You have probably heard that first impressions matter. But in the case of children, not only the first but also the second and the third and the fourth and so on, matter. If you are not a celebrity, chances are that the only people who will mimic you in your lifetime will be your children.
Your children, even if you haven’t noticed this, are constantly watching you, and even when they aren’t, they are listening to you and learning everything from you. And what they learn and how they learn impacts them and their future behaviour.
If you want your kid to show respect, you need to act respectfully towards the world first.
Whatever change you want to see in your child, make sure you demonstrate it first in your interactions with them and the people around you.
Remember. Children are products of the environment they grow up in. Provide good choices.
While your child’s favourite game on mobile, console or PC might be the rage around the world and is what all the ‘cool’ kids are playing, there’s another game out there that they are missing out on. And did you know? This game is absolutely easy to play! And moreover, it doesn’t cost anything!
Playing house isn’t a new game at all. It is what generations before used to do during playtime to engage their little imaginative minds. When you get your hands and knees dirty and build houses and castles in the sand, and stir imaginative tasty dishes in a pot over an equally imaginative fire, then something magical happens. You are not simply killing time or finding a cure for boredom but also improving your child’s imagination and creativity and helping them prepare for life ahead.
So what are you waiting for? Help your child play house today. Or wait around till your 30 something child makes a social media post about ‘adulting’ after they have finished cleaning their dishes for the first time!
Here’s a little superstition that I’m sure most of you have grown up with. Touching on wood or knocking on your own head or doing umpteen things to castigate yourself for feeling too much happiness or being too happy!
I’ve never quite understood that to be honest. What’s wrong with being happy? Further along, what’s wrong with being too happy? Being happy is the precursor to all other good emotions in life. It is from where goodness, kindness, affection, love and respect get a chance to grow.
And for a child, most of his happiness will stem from the early friendships they will make. Making new friends and maintaining a healthy relationship with their new friends will help your child grow. Letting you child interact with their friend at a social setting provides them with a chance to develop skills necessary to interact with the whole world much later. It not only provides them with important social skills but also aids in the development of their emotional intelligence and thinking powers.
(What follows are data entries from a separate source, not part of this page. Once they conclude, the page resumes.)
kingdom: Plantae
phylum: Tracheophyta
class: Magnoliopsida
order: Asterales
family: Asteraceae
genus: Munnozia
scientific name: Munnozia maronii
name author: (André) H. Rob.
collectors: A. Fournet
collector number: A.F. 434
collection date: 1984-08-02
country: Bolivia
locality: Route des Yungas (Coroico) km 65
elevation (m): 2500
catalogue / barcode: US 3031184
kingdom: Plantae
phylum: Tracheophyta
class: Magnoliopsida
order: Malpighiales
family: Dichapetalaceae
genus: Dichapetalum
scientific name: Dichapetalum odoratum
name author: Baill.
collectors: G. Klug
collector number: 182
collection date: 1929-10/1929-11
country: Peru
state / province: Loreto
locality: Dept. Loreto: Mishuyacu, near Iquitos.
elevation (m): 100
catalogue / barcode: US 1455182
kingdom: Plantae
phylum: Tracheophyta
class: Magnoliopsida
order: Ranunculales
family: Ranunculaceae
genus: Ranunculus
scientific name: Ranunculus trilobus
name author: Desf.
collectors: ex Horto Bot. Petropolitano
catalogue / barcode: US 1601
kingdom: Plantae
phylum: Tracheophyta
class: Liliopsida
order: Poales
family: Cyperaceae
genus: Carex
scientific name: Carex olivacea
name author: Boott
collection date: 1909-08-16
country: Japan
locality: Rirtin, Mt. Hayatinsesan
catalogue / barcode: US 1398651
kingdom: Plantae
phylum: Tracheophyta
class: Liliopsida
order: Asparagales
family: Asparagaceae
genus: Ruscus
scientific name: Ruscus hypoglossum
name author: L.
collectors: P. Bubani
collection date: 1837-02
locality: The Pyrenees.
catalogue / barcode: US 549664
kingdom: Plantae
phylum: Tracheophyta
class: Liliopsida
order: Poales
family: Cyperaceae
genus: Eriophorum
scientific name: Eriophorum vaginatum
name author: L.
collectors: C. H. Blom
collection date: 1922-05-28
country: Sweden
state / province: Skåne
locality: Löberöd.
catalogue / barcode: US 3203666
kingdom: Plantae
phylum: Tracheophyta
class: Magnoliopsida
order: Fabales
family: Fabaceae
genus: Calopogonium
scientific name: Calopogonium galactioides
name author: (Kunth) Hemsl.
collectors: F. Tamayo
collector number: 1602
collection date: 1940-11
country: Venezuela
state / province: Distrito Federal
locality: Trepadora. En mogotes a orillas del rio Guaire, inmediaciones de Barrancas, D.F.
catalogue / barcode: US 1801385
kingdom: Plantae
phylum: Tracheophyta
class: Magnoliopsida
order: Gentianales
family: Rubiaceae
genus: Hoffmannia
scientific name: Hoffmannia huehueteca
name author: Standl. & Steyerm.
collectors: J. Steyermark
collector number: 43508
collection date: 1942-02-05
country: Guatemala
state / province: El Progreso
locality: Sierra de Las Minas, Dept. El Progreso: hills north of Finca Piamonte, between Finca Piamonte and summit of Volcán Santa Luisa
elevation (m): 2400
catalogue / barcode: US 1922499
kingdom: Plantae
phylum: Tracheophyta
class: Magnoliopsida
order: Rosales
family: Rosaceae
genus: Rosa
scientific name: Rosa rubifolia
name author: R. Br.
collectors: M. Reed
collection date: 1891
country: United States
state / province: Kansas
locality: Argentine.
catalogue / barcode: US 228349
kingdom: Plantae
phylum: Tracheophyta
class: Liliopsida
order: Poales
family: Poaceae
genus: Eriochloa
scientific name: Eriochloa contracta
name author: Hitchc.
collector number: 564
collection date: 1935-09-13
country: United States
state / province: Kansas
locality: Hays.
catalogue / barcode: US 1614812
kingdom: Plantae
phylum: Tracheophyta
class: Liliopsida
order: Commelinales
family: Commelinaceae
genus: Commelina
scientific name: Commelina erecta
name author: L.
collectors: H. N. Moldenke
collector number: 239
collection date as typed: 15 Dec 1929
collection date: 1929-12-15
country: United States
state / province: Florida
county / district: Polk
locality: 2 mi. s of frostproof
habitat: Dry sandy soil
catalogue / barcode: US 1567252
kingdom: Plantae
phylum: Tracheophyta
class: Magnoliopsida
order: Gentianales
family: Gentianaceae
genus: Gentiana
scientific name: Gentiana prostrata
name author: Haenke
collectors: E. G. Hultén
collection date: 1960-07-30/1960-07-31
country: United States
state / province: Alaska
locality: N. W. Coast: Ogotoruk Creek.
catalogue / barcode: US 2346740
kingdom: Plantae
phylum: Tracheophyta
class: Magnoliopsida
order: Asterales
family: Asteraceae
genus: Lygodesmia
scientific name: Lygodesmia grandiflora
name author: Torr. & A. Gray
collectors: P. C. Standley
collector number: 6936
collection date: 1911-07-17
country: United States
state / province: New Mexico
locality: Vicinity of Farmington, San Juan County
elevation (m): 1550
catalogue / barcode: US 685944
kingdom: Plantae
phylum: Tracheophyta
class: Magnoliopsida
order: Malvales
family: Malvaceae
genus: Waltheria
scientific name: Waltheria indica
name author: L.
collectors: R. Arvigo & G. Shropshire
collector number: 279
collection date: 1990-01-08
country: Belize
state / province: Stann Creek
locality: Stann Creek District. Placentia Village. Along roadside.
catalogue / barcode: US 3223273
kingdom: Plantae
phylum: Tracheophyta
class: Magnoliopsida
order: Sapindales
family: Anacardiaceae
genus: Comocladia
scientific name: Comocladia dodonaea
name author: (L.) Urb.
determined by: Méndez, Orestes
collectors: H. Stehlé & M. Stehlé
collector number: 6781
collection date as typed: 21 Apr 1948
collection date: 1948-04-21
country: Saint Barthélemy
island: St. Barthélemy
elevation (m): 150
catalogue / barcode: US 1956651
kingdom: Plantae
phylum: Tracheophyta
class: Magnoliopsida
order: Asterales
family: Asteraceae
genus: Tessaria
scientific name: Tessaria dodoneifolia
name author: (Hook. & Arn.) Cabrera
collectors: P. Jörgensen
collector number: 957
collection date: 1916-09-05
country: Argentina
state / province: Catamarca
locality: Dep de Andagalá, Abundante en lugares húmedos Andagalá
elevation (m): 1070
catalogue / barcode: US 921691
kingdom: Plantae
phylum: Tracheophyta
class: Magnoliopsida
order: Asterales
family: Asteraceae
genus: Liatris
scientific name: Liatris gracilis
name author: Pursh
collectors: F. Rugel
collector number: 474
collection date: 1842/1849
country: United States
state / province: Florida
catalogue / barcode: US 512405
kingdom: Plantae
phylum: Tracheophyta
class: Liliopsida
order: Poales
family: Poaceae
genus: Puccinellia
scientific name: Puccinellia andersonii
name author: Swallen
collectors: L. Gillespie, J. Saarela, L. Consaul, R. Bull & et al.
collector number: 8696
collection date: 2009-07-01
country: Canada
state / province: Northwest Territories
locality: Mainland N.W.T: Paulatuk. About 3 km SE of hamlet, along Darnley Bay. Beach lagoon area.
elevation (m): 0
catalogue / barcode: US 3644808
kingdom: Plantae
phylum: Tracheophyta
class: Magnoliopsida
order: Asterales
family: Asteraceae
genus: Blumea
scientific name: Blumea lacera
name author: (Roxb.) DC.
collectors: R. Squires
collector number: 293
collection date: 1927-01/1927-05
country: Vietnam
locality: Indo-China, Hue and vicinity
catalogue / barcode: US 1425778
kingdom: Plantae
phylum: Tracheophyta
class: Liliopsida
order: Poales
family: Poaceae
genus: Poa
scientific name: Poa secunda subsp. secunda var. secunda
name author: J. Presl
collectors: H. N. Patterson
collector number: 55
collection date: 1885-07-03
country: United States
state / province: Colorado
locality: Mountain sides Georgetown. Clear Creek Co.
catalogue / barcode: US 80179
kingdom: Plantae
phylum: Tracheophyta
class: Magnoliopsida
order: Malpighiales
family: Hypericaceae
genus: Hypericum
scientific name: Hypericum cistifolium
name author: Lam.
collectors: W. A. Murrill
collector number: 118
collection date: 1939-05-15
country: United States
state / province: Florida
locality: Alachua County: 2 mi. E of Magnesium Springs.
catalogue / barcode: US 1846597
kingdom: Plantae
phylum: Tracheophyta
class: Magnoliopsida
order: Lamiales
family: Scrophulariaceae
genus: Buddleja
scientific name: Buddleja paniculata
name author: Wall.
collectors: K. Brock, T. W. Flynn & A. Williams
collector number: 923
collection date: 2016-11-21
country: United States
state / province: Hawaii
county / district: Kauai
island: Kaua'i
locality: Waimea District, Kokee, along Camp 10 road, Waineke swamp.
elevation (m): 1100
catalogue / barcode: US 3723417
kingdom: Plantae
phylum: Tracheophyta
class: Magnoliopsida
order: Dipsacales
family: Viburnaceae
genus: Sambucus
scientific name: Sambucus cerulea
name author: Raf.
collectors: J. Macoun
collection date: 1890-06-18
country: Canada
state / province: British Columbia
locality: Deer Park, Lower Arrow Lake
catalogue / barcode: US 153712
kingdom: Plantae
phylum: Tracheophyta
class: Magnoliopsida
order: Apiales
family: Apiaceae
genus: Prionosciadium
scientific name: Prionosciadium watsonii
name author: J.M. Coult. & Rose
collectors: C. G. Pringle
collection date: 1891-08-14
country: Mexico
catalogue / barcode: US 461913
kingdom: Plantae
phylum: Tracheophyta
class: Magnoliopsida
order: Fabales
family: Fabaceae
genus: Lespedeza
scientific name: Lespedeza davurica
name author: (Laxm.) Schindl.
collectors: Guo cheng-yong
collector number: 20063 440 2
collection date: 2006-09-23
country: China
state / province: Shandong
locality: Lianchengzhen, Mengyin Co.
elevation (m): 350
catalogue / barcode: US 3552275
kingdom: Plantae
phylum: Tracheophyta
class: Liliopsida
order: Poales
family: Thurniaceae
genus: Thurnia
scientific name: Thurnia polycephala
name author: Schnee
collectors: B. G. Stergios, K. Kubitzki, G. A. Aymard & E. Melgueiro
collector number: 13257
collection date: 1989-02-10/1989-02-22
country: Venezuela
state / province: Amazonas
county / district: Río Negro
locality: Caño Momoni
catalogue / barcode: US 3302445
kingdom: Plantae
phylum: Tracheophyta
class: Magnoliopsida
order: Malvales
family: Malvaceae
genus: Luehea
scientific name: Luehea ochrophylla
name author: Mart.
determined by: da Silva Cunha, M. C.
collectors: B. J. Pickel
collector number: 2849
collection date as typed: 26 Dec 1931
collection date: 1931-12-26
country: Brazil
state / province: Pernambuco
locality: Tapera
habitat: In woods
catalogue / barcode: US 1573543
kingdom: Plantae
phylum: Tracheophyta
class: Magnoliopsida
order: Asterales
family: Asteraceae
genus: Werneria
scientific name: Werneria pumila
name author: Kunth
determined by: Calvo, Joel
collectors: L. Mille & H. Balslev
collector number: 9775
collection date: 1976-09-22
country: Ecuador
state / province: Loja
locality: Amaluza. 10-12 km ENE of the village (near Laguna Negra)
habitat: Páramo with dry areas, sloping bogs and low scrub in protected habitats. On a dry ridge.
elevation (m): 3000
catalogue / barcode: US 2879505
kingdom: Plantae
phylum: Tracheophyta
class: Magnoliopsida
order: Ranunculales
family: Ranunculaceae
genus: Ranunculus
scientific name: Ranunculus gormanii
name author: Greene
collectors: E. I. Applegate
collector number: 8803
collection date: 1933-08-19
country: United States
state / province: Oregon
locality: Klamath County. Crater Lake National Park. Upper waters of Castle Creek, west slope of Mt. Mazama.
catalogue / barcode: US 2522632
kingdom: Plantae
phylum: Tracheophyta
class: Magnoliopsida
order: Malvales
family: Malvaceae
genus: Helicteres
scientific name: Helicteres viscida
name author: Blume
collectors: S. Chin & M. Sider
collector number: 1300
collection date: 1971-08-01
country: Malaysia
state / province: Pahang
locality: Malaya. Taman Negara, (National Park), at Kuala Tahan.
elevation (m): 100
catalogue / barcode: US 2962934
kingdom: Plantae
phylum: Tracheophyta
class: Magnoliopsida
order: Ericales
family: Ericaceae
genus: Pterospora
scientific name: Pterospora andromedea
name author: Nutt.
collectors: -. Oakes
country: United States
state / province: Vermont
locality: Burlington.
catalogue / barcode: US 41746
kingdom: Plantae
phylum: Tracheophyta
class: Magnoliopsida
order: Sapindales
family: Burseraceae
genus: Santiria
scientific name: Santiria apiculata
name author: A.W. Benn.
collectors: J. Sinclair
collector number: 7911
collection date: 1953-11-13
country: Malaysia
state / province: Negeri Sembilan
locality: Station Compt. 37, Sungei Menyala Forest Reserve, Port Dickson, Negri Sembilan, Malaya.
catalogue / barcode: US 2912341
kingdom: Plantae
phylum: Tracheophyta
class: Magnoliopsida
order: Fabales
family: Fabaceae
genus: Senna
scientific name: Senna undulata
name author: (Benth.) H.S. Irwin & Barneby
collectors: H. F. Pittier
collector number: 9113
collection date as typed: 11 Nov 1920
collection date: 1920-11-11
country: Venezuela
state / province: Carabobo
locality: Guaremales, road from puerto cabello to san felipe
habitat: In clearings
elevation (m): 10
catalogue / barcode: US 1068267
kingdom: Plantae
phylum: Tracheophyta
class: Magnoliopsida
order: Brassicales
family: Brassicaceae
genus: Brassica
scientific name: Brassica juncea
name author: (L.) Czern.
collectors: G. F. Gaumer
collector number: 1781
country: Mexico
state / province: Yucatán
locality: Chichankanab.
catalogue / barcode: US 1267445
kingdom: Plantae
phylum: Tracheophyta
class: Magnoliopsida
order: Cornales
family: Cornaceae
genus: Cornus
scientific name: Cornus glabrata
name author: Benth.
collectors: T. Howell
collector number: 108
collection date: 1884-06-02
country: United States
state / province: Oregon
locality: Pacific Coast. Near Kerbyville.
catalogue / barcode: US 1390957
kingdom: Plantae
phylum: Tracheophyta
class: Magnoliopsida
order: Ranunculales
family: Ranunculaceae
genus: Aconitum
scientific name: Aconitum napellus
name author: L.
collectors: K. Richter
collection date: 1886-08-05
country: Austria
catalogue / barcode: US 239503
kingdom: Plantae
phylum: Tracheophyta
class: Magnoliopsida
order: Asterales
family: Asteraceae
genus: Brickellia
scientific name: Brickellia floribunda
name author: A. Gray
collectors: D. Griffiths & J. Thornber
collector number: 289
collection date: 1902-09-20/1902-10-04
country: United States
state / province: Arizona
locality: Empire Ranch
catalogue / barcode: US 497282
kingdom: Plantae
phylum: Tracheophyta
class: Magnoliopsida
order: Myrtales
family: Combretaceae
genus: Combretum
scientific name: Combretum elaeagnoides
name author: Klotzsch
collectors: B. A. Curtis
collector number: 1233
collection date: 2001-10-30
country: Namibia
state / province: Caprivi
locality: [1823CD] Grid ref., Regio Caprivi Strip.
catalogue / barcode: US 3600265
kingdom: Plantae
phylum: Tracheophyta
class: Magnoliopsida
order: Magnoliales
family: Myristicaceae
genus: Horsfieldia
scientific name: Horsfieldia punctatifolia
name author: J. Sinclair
Google and Alexa can wait. Encourage your children to ask you the questions instead. No matter how seemingly stupid, silly, or embarrassing they may seem to them. Encourage them to ask questions. Period. And when they do, put aside whatever you are doing at that moment and listen to them. And I mean, really listen to what they have to say and not just hear the sound of the words coming out of their mouth. When you do this, your child will become comfortable in approaching you and this will especially help later on in their lives.
You are never too late to start or make this change. Stop being passive viewers in your child’s development; instead become an active and avid participant.
A child’s mental and emotional development depends on the environment they grow up in. Circling back to the earlier point that children mimic and model their behaviour and thinking pattern based on what they see around the house. It is crucial to realize that, how you treat your spouse and how they treat you back influence your child more that you would like to believe.
A child brought up in a happy, conducive and safe marital environment will go on to recreate such secure adult relationships later on in their lives. While those brought up in an emotionally abusive environment may end up becoming abusers themselves in their adult lives.